Jefferson Pardee exhaled a deep sigh of relief. So this was the big story. Of course he’d promise not to say a word, but Time magazine would kill for this. He’d leave out the part about being taken prisoner in his flying piggy boxers. “And the guards?”
“World Health Organization. They’ve also given us an aircraft and lab equipment, as I’m sure you’ve seen.”
He’d seen an awful lot of lab equipment as he was led through the little hospital, but the aircraft was still a rumor. He decided to go for the facts. “You have a new Learjet, is that correct?”
“Yes.” She seemed genuinely taken aback by his comment. “How did you know?”
“I have my sources,” Pardee said, wishing he wore glasses so he could take them off in a meaningful way.
“I’m sure you do.
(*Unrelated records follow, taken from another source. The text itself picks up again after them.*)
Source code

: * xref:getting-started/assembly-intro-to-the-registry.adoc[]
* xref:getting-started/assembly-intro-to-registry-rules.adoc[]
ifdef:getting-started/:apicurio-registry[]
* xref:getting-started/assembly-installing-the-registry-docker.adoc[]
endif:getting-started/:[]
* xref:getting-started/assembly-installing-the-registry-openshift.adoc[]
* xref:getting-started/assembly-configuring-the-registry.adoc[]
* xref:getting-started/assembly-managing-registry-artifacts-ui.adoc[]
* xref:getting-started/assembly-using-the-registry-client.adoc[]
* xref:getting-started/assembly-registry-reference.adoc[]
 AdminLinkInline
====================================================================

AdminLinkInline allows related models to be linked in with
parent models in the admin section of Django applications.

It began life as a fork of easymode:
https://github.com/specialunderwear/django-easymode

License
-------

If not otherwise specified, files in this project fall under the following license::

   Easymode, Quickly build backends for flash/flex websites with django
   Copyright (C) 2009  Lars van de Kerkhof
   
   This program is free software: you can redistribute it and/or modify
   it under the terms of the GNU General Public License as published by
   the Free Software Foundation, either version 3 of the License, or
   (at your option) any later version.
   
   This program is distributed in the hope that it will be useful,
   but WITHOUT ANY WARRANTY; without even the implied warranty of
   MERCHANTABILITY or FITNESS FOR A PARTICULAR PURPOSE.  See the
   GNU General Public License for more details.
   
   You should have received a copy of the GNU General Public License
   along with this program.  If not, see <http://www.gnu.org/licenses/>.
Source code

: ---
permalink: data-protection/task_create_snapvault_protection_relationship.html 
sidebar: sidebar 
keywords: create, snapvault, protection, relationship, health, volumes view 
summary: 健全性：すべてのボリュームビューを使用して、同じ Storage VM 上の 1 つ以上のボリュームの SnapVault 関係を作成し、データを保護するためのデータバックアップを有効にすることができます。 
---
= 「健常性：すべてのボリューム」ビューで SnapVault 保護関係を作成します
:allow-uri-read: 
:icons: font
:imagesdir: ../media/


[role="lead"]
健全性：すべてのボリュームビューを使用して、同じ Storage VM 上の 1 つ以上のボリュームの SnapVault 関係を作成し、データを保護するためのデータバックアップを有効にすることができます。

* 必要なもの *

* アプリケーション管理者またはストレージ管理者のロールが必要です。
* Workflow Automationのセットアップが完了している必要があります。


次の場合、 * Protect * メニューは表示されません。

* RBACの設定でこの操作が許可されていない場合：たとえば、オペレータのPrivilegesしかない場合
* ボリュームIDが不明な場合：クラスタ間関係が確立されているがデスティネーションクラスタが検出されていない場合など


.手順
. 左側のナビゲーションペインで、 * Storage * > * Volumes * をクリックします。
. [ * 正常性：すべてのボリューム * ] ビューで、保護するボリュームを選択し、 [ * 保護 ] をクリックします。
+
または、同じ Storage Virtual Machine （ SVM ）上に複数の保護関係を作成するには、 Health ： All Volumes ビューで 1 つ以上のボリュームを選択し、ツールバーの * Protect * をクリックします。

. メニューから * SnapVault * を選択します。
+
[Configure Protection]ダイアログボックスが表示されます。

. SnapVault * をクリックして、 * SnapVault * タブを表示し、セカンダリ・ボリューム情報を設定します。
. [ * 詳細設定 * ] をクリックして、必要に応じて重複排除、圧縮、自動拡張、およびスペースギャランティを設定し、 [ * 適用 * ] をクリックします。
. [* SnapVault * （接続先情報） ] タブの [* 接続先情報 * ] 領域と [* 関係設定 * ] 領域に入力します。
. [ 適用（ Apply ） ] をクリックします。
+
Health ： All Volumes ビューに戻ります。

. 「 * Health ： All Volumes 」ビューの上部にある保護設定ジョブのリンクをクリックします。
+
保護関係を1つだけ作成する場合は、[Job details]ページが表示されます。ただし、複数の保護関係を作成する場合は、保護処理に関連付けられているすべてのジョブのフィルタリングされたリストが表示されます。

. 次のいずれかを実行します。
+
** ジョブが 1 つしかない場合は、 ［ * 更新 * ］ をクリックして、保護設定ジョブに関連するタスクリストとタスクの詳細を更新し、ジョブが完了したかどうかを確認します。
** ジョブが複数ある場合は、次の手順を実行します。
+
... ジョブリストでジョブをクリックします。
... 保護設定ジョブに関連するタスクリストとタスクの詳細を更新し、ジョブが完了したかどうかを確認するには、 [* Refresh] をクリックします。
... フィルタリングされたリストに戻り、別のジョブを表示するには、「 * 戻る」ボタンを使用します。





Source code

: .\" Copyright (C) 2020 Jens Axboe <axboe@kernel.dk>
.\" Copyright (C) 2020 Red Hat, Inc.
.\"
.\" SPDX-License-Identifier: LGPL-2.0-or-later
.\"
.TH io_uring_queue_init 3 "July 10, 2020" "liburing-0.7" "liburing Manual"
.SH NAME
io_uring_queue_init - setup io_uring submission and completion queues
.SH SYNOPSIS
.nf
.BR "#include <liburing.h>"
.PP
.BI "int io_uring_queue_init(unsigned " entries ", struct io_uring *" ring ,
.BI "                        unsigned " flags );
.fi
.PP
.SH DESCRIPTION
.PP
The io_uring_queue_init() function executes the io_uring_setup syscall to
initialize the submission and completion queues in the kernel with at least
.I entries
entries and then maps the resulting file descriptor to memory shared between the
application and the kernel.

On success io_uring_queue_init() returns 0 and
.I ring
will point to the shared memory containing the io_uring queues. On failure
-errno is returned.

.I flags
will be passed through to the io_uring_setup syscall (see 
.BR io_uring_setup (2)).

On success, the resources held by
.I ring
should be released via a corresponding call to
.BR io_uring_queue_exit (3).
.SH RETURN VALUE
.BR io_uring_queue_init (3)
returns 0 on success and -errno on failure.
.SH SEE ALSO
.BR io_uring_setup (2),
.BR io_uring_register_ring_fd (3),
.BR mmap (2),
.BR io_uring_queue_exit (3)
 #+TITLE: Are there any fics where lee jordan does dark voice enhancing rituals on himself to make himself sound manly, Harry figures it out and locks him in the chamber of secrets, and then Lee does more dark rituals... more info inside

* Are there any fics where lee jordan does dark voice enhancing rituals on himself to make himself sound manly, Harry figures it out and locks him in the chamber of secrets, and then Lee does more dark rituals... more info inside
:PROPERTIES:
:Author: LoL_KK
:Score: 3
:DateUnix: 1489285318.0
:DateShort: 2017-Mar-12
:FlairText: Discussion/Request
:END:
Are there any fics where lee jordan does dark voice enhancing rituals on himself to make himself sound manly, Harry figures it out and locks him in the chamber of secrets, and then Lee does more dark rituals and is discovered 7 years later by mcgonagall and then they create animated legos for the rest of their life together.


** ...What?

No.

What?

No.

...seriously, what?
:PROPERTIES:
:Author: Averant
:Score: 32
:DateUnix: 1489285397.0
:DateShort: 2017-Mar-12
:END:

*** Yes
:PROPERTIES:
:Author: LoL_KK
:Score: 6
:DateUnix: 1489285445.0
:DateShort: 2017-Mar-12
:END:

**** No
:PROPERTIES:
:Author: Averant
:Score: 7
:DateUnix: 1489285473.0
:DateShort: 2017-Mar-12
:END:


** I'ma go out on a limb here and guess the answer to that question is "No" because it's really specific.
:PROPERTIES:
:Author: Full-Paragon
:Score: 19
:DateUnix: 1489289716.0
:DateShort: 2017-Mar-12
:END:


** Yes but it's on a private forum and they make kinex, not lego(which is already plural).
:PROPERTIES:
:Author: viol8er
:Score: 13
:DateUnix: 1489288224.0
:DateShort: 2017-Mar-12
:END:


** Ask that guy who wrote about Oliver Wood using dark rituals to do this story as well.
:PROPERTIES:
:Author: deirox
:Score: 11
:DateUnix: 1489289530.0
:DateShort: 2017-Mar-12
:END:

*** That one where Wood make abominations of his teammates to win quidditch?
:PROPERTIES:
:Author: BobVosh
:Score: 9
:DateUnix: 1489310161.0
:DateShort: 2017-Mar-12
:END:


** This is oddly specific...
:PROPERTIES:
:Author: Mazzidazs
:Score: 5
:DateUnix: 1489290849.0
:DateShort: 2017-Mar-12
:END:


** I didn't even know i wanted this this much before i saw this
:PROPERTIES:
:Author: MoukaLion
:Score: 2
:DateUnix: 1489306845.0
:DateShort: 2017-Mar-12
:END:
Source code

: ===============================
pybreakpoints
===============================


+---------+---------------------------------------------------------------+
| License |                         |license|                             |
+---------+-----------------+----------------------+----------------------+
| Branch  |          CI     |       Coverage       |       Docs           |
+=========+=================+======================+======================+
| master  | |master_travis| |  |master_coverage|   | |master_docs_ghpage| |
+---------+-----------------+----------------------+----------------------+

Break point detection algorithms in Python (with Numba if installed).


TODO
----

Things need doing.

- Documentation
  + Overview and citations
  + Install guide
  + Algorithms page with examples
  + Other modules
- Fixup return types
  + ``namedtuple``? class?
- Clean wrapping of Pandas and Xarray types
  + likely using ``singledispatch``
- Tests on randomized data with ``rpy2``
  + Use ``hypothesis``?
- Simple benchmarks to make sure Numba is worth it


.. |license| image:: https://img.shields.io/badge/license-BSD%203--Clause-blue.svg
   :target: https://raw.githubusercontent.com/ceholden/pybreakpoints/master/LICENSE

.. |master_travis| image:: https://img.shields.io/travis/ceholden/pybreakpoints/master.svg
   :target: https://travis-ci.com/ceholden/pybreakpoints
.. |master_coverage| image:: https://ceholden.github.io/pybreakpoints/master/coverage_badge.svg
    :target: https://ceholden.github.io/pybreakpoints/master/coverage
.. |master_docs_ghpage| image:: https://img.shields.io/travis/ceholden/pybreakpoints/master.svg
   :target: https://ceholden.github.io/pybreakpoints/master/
Information is like a virus sometimes, and the only way to find a cure is to trace it to the source. Who told you about the jet?”
Pardee wasn’t giving anything for free. “How long have you known about the encephalitis?”
For the first time Pardee noticed that Beth Curtis had been holding her right hand behind her back the entire time they had been talking. He noticed because when the hand appeared, it was holding a syringe. “Mr. Pardee, this syringe contains a vaccine that my husband and I have developed with the help of the World Health Organization. Because you took it on yourself to sneak onto Alualu, you have exposed yourself to a deadly virus that at-tacks the nervous system. The vaccine seems to work even after exposure to the disease, but only if administered in the first few hours. I want to give you this vaccine, I really do. But if you insist on drawing out this little game of liar’s poker, then I can’t guarantee that you won’t contract the disease and die a horrible and painful death. So, that said, who told you about the jet?”
Pardee felt the sweat rising again. She hadn’t raised her voice, there wasn’t even a detectable note of anger there, but he felt as if she was holding a knife to his throat. Okay, to hell with the adventurous journalist. He could still get a byline based on what she’d already told him. “I talked to a pilot who passed through Truk a few months ago.”
“A few months ago? Not more recently?”
“No. He said he was going to fly a jet for some missionaries on Alualu. I came out to check it out.”